HOPEWELL: Sewers lined with gold

To the editor:

The public asks questions, Mayor Kuchinski rarely answers them. So, I will ask my questions here.

Mayor Kuchinski continues to emphasize that the township committee had no meaningful alternative to signing with a developer. The sewer infrastructure at Zaitz would have cost Hopewell Township $23 million, he tells us.

Wow! Back in 1998, the projected 9-mile Trenton sewer line to connect Trenton to Merrill Lynch with a 3.5 million gallon per day capacity was priced at $24 million. That was a single, very long, and very fat pipe.

I assume that the Zaitz tract sewer line would be a single, more limited capacity line, to connect to Denow Road or to Wellington Manor, about a half mile in length. Were they proposing to line it with gold?

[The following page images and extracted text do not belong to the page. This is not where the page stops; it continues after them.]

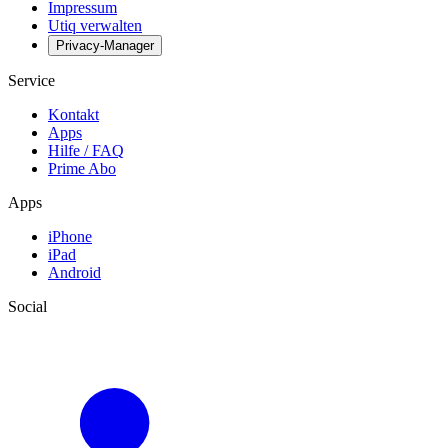
Impressum
Utiq verwalten
Privacy-Manager
Service
Kontakt
Apps
Hilfe / FAQ
Prime Abo
Apps
iPhone
iPad
Android
Social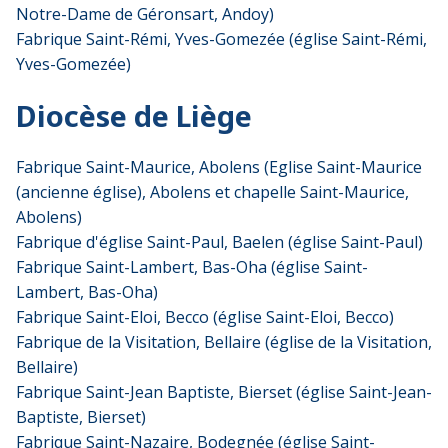
Notre-Dame de Géronsart, Andoy)
Fabrique Saint-Rémi, Yves-Gomezée (église Saint-Rémi,
Yves-Gomezée)
Diocèse de Liège
Fabrique Saint-Maurice, Abolens (Eglise Saint-Maurice
(ancienne église), Abolens et chapelle Saint-Maurice,
Abolens)
Fabrique d'église Saint-Paul, Baelen (église Saint-Paul)
Fabrique Saint-Lambert, Bas-Oha (église Saint-
Lambert, Bas-Oha)
Fabrique Saint-Eloi, Becco (église Saint-Eloi, Becco)
Fabrique de la Visitation, Bellaire (église de la Visitation,
Bellaire)
Fabrique Saint-Jean Baptiste, Bierset (église Saint-Jean-
Baptiste, Bierset)
Fabrique Saint-Nazaire, Bodegnée (église Saint-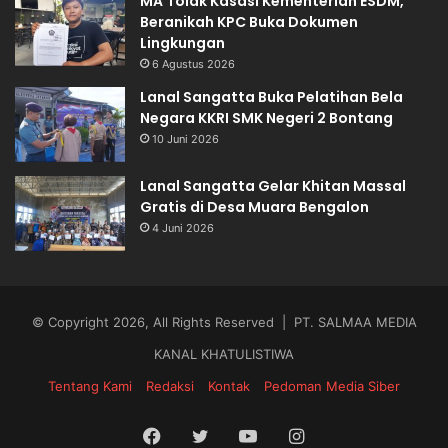
MA Tolak Kasasi Kementerian ESDM,
Beranikah KPC Buka Dokumen
Lingkungan
6 Agustus 2026
Lanal Sangatta Buka Pelatihan Bela
Negara KKRI SMK Negeri 2 Bontang
10 Juni 2026
Lanal Sangatta Gelar Khitan Massal
Gratis di Desa Muara Bengalon
4 Juni 2026
© Copyright 2026, All Rights Reserved | PT. SALMAA MEDIA
KANAL KHATULISTIWA
Tentang Kami
Redaksi
Kontak
Pedoman Media Siber
Facebook
Twitter
YouTube
Instagram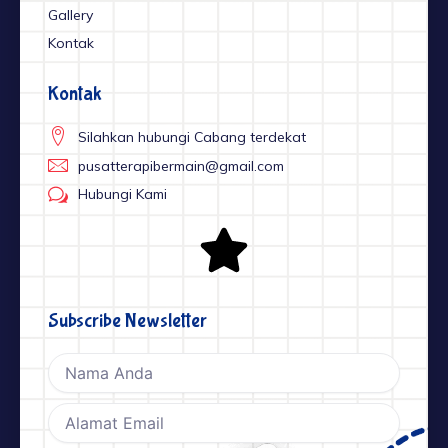
Gallery
Kontak
Kontak
Silahkan hubungi Cabang terdekat
pusatterapibermain@gmail.com
Hubungi Kami
Subscribe Newsletter
Nama
Email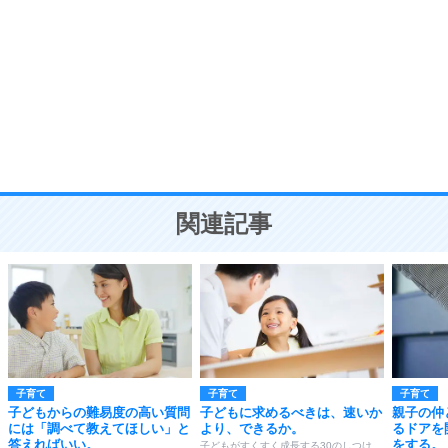
8
いらない物は、徹底的に捨てる。
気品と美しさを身につける30の方法
勉強法
9
謙虚な人こそ、本当に強い人。
頭の使い方がうまくなる30の方法
恋愛学
10
人を好きになったら、まず相手を徹底的に信じる
ことが大切。
恋する人が知っておきたい30の大切なこと
関連記事
子育て
子育て
子育て
子どもからの難易度の高い質問
子どもに求めるべきは、速いか
親子の仲
には「調べて教えてほしい」と
より、できるか。
るドアを
答えればいい。
をする。
子どもがすくすく成長する30のしつけ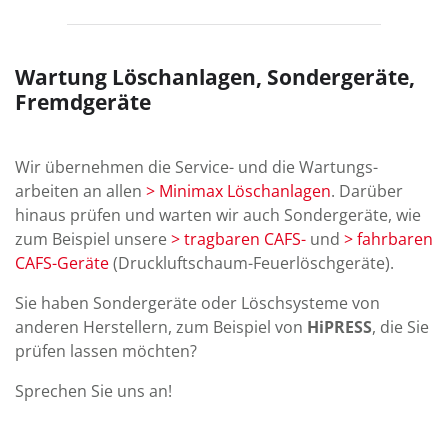
Wartung Löschanlagen, Sondergeräte,
Fremdgeräte
Wir übernehmen die Service- und die Wartungs­
arbeiten an allen
> Minimax Lösch­anlagen
. Darüber
hin­aus prüfen und warten wir auch Sonder­geräte, wie
zum Bei­spiel unsere
> tragbaren CAFS-
und
> fahr­baren
CAFS-Geräte
(Druck­luft­schaum-Feuer­lösch­geräte).
Sie haben Sonder­geräte oder Lösch­systeme von
anderen Her­stellern, zum Bei­spiel von
HiPRESS
, die Sie
prüfen lassen möchten?
Sprechen Sie uns an!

The point is that signing a binding contract with a developer should have been the township’s last choice, not its first option.

Mayor Kuchinski tells us that the $23 million estimate is his main reason for turning to a developer. With sewer costs that high, according to him, the cost of building each affordable unit would have been $150,000 to $250,000. Obviously, if the total sewer cost were much lower, so too would be the cost of the township building those units itself, drastically reducing the horrific impact of the developer’s 371 additional market rate units on traffic, taxes, schools, and the environment.

The township now says that they contacted ShopRite very late in the game, but that the store balked at the $23 million price tag.

Since that number seems to matter, could Mayor Kuchinski please explain the $23 million sewer estimate with the kind of detail that we would have received had there been an open, public process as opposed to a secret set of negotiations? Did the township solicit and receive more than one estimate? From whom did you receive the estimates? From a developer? To date, there has been no such accounting of the costs. They want us to trust them? Where can we evaluate these very costly plans for ourselves?

As Reagan famously said, “trust, but verify.”